*How to complete this task*: In the material below, replace "Glaseados Listos y Polvos" with "Glaseados y Polvos" wherever it occurs, and reproduce every line with nothing else altered.
*** Opening of Extracted entries ***
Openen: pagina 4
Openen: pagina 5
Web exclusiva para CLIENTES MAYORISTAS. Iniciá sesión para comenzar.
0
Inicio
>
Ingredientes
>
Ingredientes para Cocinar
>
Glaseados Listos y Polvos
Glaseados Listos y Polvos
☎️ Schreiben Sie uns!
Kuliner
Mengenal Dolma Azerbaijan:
*** Close of Extracted entries ***
*Response below*:
Openen: pagina 4
Openen: pagina 5
Web exclusiva para CLIENTES MAYORISTAS. Iniciá sesión para comenzar.
0
Inicio
>
Ingredientes
>
Ingredientes para Cocinar
>
Glaseados y Polvos
Glaseados y Polvos
☎️ Schreiben Sie uns!
Kuliner
Mengenal Dolma Azerbaijan:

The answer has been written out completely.